Exercise goal >> Scan the lines below for the word "approximately". Copy each line you find it in.
BEGIN Supplied data
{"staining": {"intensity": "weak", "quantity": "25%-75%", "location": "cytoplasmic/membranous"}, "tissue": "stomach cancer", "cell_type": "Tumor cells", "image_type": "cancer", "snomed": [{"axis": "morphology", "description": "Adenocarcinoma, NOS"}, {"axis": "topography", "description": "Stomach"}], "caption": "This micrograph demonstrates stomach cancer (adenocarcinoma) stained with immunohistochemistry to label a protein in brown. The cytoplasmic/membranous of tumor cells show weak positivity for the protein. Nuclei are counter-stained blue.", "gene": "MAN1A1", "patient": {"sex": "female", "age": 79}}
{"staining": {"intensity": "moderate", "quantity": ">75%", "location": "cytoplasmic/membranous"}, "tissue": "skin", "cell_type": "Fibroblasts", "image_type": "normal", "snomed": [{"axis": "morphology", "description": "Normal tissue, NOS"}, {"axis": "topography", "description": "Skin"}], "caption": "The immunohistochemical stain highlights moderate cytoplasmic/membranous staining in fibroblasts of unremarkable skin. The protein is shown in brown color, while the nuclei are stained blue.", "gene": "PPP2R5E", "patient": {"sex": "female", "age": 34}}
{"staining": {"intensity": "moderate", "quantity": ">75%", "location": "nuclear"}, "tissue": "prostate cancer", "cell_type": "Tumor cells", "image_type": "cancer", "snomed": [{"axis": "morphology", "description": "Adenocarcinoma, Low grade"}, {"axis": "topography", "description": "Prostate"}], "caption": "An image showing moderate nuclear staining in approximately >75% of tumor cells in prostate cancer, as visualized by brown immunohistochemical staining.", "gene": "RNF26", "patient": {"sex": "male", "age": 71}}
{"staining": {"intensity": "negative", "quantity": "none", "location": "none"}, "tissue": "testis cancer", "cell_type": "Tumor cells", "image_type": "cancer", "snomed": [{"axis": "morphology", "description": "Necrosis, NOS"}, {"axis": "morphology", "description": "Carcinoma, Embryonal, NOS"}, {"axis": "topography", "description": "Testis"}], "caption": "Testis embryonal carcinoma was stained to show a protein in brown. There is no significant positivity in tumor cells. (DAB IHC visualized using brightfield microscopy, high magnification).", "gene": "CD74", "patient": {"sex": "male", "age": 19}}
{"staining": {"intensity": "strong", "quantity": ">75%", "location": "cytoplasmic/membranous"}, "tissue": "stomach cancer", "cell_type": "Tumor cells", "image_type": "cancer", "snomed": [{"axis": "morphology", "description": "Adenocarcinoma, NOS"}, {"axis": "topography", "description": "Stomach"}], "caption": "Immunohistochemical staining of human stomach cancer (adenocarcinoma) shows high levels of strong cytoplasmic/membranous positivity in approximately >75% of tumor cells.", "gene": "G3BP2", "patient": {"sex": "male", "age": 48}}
END Supplied data
Output for this task >>
{"staining": {"intensity": "moderate", "quantity": ">75%", "location": "nuclear"}, "tissue": "prostate cancer", "cell_type": "Tumor cells", "image_type": "cancer", "snomed": [{"axis": "morphology", "description": "Adenocarcinoma, Low grade"}, {"axis": "topography", "description": "Prostate"}], "caption": "An image showing moderate nuclear staining in approximately >75% of tumor cells in prostate cancer, as visualized by brown immunohistochemical staining.", "gene": "RNF26", "patient": {"sex": "male", "age": 71}}
{"staining": {"intensity": "strong", "quantity": ">75%", "location": "cytoplasmic/membranous"}, "tissue": "stomach cancer", "cell_type": "Tumor cells", "image_type": "cancer", "snomed": [{"axis": "morphology", "description": "Adenocarcinoma, NOS"}, {"axis": "topography", "description": "Stomach"}], "caption": "Immunohistochemical staining of human stomach cancer (adenocarcinoma) shows high levels of strong cytoplasmic/membranous positivity in approximately >75% of tumor cells.", "gene": "G3BP2", "patient": {"sex": "male", "age": 48}}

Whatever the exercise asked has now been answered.